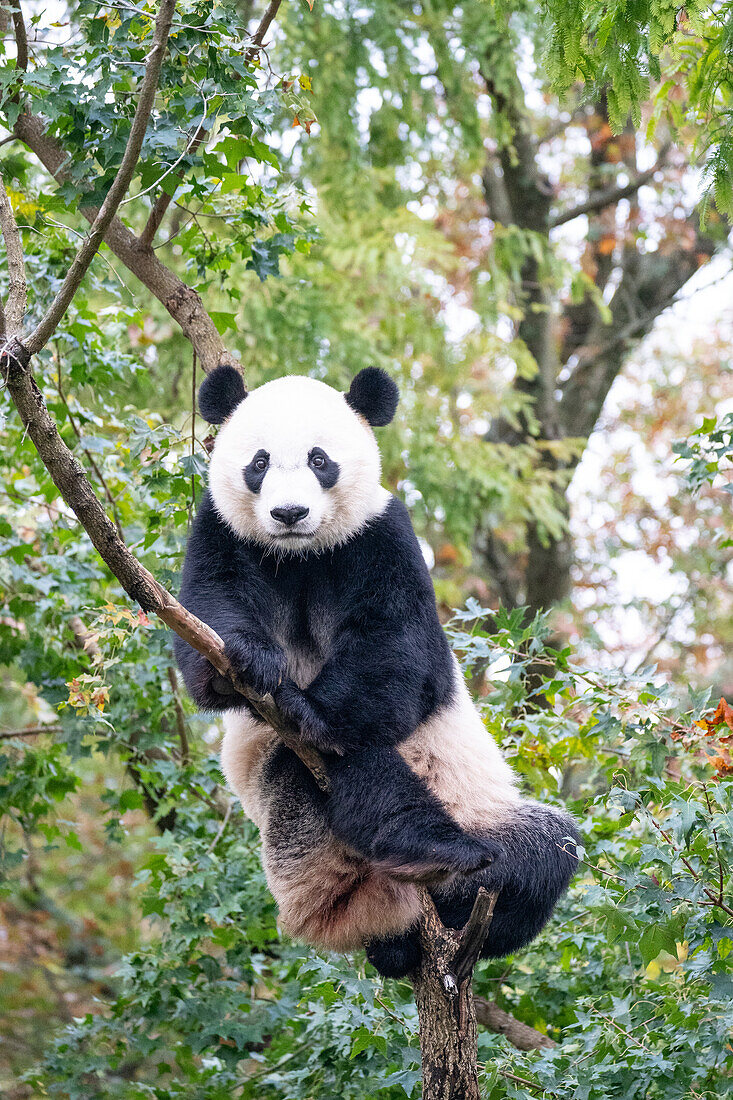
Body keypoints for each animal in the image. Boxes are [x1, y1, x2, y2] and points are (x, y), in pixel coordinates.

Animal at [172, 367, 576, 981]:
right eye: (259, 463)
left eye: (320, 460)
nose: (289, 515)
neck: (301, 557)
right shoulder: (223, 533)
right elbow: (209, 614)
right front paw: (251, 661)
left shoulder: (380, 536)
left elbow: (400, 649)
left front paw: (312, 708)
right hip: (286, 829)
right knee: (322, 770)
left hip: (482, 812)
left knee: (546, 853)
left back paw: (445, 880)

******************************

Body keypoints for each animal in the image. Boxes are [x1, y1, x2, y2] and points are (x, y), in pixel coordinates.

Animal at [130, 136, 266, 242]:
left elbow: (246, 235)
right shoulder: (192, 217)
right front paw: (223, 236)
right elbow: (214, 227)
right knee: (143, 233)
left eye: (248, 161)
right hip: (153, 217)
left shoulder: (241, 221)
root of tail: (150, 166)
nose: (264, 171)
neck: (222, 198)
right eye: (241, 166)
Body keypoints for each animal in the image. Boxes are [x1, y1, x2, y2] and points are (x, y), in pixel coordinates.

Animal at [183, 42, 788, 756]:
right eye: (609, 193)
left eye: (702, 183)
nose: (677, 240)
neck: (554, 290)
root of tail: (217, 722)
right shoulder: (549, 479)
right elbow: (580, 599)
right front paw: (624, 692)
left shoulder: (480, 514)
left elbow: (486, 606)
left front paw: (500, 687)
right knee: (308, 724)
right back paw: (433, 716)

******************************

Copy out every line from the material above where the string "elbow" turns up.

◆ ANSWER BOX:
right elbow: (209, 614)
left elbow: (400, 649)
left elbow: (246, 235)
right elbow: (214, 227)
right elbow: (580, 599)
left elbow: (486, 606)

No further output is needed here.